**Dataset entries**
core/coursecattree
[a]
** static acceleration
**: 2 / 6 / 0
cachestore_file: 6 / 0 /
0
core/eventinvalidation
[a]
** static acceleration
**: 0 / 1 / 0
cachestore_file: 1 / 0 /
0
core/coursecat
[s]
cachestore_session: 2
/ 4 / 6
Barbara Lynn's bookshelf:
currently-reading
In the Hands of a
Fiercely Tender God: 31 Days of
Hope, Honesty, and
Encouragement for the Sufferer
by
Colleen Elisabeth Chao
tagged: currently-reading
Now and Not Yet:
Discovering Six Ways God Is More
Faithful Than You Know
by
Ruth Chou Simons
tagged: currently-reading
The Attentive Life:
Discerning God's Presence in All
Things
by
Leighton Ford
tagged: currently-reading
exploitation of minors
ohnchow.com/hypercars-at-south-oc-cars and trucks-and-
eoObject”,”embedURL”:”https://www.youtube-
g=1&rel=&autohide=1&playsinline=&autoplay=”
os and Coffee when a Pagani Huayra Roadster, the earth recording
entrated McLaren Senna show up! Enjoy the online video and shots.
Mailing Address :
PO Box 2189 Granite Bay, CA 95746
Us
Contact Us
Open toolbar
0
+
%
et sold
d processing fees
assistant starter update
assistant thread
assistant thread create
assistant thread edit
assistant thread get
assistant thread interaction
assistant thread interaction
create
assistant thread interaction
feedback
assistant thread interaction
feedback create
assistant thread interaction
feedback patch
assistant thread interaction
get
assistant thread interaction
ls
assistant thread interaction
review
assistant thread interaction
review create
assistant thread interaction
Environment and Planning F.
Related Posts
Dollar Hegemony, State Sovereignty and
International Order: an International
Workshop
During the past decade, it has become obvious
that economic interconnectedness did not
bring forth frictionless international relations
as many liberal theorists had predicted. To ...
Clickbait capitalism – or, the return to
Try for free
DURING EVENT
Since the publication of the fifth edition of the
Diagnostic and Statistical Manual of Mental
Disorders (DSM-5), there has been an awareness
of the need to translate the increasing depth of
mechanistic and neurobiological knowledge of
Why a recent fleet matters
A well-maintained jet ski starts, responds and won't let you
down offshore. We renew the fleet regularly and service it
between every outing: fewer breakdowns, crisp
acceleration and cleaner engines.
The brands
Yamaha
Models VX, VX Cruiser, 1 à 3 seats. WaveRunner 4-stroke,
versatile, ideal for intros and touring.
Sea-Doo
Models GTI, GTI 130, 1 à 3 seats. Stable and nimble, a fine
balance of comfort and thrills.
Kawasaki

**Requirement**
Return the full listing, word for word.

**Answer space**
core/coursecattree
[a]
** static acceleration
**: 2 / 6 / 0
cachestore_file: 6 / 0 /
0
core/eventinvalidation
[a]
** static acceleration
**: 0 / 1 / 0
cachestore_file: 1 / 0 /
0
core/coursecat
[s]
cachestore_session: 2
/ 4 / 6
Barbara Lynn's bookshelf:
currently-reading
In the Hands of a
Fiercely Tender God: 31 Days of
Hope, Honesty, and
Encouragement for the Sufferer
by
Colleen Elisabeth Chao
tagged: currently-reading
Now and Not Yet:
Discovering Six Ways God Is More
Faithful Than You Know
by
Ruth Chou Simons
tagged: currently-reading
The Attentive Life:
Discerning God's Presence in All
Things
by
Leighton Ford
tagged: currently-reading
exploitation of minors
ohnchow.com/hypercars-at-south-oc-cars and trucks-and-
eoObject”,”embedURL”:”https://www.youtube-
g=1&rel=&autohide=1&playsinline=&autoplay=”
os and Coffee when a Pagani Huayra Roadster, the earth recording
entrated McLaren Senna show up! Enjoy the online video and shots.
Mailing Address :
PO Box 2189 Granite Bay, CA 95746
Us
Contact Us
Open toolbar
0
+
%
et sold
d processing fees
assistant starter update
assistant thread
assistant thread create
assistant thread edit
assistant thread get
assistant thread interaction
assistant thread interaction
create
assistant thread interaction
feedback
assistant thread interaction
feedback create
assistant thread interaction
feedback patch
assistant thread interaction
get
assistant thread interaction
ls
assistant thread interaction
review
assistant thread interaction
review create
assistant thread interaction
Environment and Planning F.
Related Posts
Dollar Hegemony, State Sovereignty and
International Order: an International
Workshop
During the past decade, it has become obvious
that economic interconnectedness did not
bring forth frictionless international relations
as many liberal theorists had predicted. To ...
Clickbait capitalism – or, the return to
Try for free
DURING EVENT
Since the publication of the fifth edition of the
Diagnostic and Statistical Manual of Mental
Disorders (DSM-5), there has been an awareness
of the need to translate the increasing depth of
mechanistic and neurobiological knowledge of
Why a recent fleet matters
A well-maintained jet ski starts, responds and won't let you
down offshore. We renew the fleet regularly and service it
between every outing: fewer breakdowns, crisp
acceleration and cleaner engines.
The brands
Yamaha
Models VX, VX Cruiser, 1 à 3 seats. WaveRunner 4-stroke,
versatile, ideal for intros and touring.
Sea-Doo
Models GTI, GTI 130, 1 à 3 seats. Stable and nimble, a fine
balance of comfort and thrills.
Kawasaki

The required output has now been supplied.